By Ahmed Eljechtimi
RABAT (Reuters) – Morocco is further ahead with its COVID-19 vaccination programme than any other African country, but undocumented migrants are not a part of its plans, potentially undermining efforts to come to grips with the disease.
The COVID-19 pandemic has ravaged Morocco’s tourism sector, and led to a drop in industrial exports. The country hopes that the inoculation programme will help its economy recover.
Its vaccination rate of 14 doses per 100 people has outperformed that of much wealthier France and Italy.
So far, the programme has concentrated on medics, other key workers, older people and those with chronic ailments, but the government has a stated goal of reaching herd immunity this summer.
It has obtained 8.5 million doses, including 7 million from AstraZeneca and 1 million from China’s Sinopharm, and is also expected to approve Russia’s Sputnik vaccine.
Asked about the risks a failure to vaccinate undocumented migrants could pose, one health ministry official in charge of the inoculation campaign said there was no official decision on the issue yet.Tens of thousands of legal foreign residents had been vaccinated, he added.
“As demand for vaccines exceeds supply (globally), we made sure to anticipate our needs and maintain vaccine supply uninterrupted,” said the official, Abdelhakim Yahyane.
Some groups promoting migrants’ rights said that missing out undocumented migrants could prove costly.
“The cost of not including undocumented migrants in the vaccination campaign is higher than the cost of the vaccine,” said Younes Faudel, head of the Papiers pour Tous group.
Lying 14 km (nine miles) from Spain across the Strait of Gibraltar, Morocco has long been home to a large community of African migrants seeking to reach Europe.
Although it has given residency to more than 50,000 of them since 2013 as part of a wider effort to build alliances south of the Sahara, large numbers remain without formal paperwork.
“We all take the same buses and taxis and go to the same restaurants and markets,” said Franck Iyanka, a Congolese national at the ODT labour union, urging authorities to include undocumented migrants in their plans.
His union is one of several groups in Morocco that joined together last week to call on the state to extend residency to more migrants by issuing temporary documentation.
There are no official figures for the number of undocumented migrants in Morocco.

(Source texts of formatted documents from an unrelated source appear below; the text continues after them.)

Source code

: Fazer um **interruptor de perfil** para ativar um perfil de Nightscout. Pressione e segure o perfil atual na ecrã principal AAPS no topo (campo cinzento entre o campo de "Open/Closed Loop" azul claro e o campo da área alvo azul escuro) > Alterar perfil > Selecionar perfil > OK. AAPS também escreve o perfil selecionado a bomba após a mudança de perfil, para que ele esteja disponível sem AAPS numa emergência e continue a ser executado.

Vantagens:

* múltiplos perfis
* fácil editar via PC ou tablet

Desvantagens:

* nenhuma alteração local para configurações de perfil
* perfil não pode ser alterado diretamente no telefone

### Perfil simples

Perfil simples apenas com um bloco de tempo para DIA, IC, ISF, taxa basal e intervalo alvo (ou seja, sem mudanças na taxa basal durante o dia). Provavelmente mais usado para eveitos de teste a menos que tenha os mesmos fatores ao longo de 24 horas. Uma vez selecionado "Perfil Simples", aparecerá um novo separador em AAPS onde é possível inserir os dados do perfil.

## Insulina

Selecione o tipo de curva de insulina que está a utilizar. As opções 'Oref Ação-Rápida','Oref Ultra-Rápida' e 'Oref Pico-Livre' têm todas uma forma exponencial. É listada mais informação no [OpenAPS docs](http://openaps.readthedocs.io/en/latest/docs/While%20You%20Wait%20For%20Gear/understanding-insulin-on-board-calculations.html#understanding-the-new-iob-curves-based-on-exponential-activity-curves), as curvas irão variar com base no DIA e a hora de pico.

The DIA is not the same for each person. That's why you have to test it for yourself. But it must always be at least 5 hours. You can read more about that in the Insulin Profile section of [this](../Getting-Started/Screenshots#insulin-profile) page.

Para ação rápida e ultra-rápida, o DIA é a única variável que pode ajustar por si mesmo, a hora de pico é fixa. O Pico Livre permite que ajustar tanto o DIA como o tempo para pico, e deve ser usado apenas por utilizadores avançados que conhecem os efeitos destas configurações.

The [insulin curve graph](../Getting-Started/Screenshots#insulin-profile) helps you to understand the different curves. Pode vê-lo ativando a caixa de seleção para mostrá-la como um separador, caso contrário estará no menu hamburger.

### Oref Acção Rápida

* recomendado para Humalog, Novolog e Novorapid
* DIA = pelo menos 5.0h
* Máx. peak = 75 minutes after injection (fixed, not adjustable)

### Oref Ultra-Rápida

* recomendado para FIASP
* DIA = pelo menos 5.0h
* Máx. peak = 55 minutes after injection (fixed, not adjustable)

Iyanka said there were at least 20,000.
Conde Cema, a Guinean villa guard in Rabat who has already tried unsuccessfully to cross twice to Europe, said he wanted to be vaccinated but could not since his residence permit had expired and his employer had not renewed his work contract.
“I am willing to take the vaccine but without a valid residency card number I cannot register for it,” said the 36-year-old, who has an 11-month-old baby.